CO3093/CO7093 - Big Data & Predictive Analytics
CW Assignment
Classification & Clustering

Assessment Information

Assessment Number 2
Contribution to overall mark 70%
Submission Deadline Friday 19 March 2021 at 5:00 pm

Assessed Learning Outcomes

This second assessment aims at testing your ability to
- carry out data cleansing and visualization
- develop a classifier and evaluate its performance
- perform appropriate and justified clustering of the data
- communicate your findings on the data
How to submit
For this assignment, you need to submit the followings:
1. A short report (about 8 pages in pdf including all the graphs) on your findings in
exploring the given dataset, a description of your model and its evaluation, a
description of your clusters and its justification, as well as your recommendations (any
decisions or actions that may be taken following your analyses).
2. The Python source code written in order to complete the tasks set in the paper. You
should submit the Python code file, say, emt12_solution.ipynb. If
you are in a group of 2 or 3 students, then name your file as, say
group1_solution.ipynb for your solution to the given problem.
3. A signed coursework cover – this should include the names of all the students involved
in the work submitted.
Please put your source code, report and signed coursework cover into a zip file
(e.g., and then submit your assessment through the module’s Blackboard site
by the deadline. Note that to submit, you need to click on the Coursework link on
Blackboard and then upload your zipped file. Remember it is 1 submission per group!

UoL, CO3093/CO7093 2
Problem Statement
Consider this dataset Oscars-demographics.csv, which can be downloaded from Blackboard.
The given dataset contains records about the race, religion, age, and other demographic
details of all Oscar winners from 1927 to 2014 in various categories such as best actor, best
actress, best supporting actor, best supporting actress, and best director.
Objective: Using the given dataset, develop a predictive model to predict which type of
award is won by a person based on a range of features such as country of origin, race, age,
etc. and to propose a set of clusters that may make business sense of the movies industry.
Exploring the data
Your first task is to prepare the data and carry out data munging or cleansing, bearing in
mind the question you would like to answer. Namely, what is the impact of country of origin,
race, religion, age in winning an Oscar award? Address the following questions:
1 Part 1 - Building up a basic predictive model
Load the dataset, and consider the subset of the dataframe formed by the following columns:
cols = [’birthplace’, ’date_of_birth’,’race_ethnicity’, ’year_of_award’, ’award’]
In this section, we will only analyse this subset of the given dataset.
1. Data cleaning: Using pandas, show the first 3 rows of the subset. Then, display all
the distinct values for the column award in the entire subset.
If you have a closer look at the entire subset, you will see that there are some
inconsistencies on the way the birthdays have been recorded and that for some rows,
the country of origin is missing. Add a new column ldob to your current dataframe
to record the length of the date of birth for each row; then show the distinct values in
the column ldob. Write the following functions:
 Assuming that a year that has two digits is a twentieth century one, write a
function that will re-write a given unclean date of birth to a clean one with the
format ’Day-Month-Year’.
 Assuming that any place of birth ending with two characters (e.g., Los
Angeles, Ca) is in USA, write a function that will add the country of birth to
those rows that are missing the country of birth.
 Use the two functions you have defined to clean the columns birthplace,
date_of_birth and add a new column award_age to your dataframe to record
the age of the individual when she or he received the award. This new column is
essentially the difference between the year of award and the year of birth. Using the
column birthplace, add a new column country that records solely the country
of origin. This means a birth place such as ’City of New York, USA’ will become
only ’USA’.
UoL, CO3093/CO7093 3
 Check the resulting dataframe for missing values and treat them as appropriate.
Check for duplicates and treat them as deemed necessary.
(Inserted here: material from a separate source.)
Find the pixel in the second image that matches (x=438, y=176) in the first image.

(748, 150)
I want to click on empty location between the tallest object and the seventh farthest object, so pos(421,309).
2. Data exploration: Carry out a data exploration using appropriate plots to identify
patterns or trends in the data. Note that we have few numerical variables in the current
subset of data we are working on. Nonetheless, we need to assess the impact of the
predictors (age, race, and country of origin) on the outcome (award). Use graphs to
prove or disprove the following hypotheses:
 Most Oscar winners are from USA.
 Most Oscar winners are white.
 Best Directors tend to be older than best Actors or Actresses.
Hint: Check for distinct values in categorical data and their frequencies. If there are
too many distinct values (levels), then you may want to reduce the number of levels
by grouping some of the detailed levels. This could be the case for the country of
origin in this dataset.
3. Model building. Note that age is a numerical variable. Discretise the age by using
buckets. For example, we can form the following buckets:
 Bucket 1: age < 35
 Bucket 2: 35 ≤ age < 45
 Bucket 3: 45 ≤ age < 55
 Bucket 4: age ≥ 55
Update the dataframe accordingly and build up a model that predicts the award type
based on age, race, and country of origin. Split the data into a training and test sets,
build the model and show the confusion matrix. Evaluate your model and discuss its

2 Part 2 - Improved model

This is an open-ended question and you are free to push your problem-solving skills in order
to build up a useful model with higher performance.
1. Consider the entire dataset given in this assignment. Develop an improved predictive
model that predicts the award type for a given individual. Make sure your model is
validated by using cross-validation. You should aim for a model with a higher predictive
accuracy or with results that are easy to explain/interpret.
2. Use the K-Means algorithm to cluster your cleansed dataset and compare the obtained
clusters with the distribution found in the data. Justify your clustering and visualise
your clusters as appropriate.
UoL, CO3093/CO7093 4
3. Include in your report any decisions or actions that may be taken from your improved
classification model as well as your obtained clusters on this application.
Marking Criteria
The following areas are assessed:
1. Cleansing, visualizing, and understanding the data [35 marks]
2. Building up and evaluating the predictive model [15 marks]
3. Building up and justification of your clusters [15 marks]
4. Coding style [15 marks]
5. Writing the report (up to 8 pages) interpreting the results. [20 marks]
Indicative weights on the assessed learning outcomes are given above. The following is a
guide for the marking:
 First++ (≥ 90 marks): As in First+ plus a classification model with excellent
performance, excellent justification and visualisation of the clusters and a report of
professional standards.

 First+ (≥ 80 marks): As in First plus a comprehensive coverage of data
cleansing techniques leading to a classification model of high performance and a
well-structured and maintainable code usefully using functions.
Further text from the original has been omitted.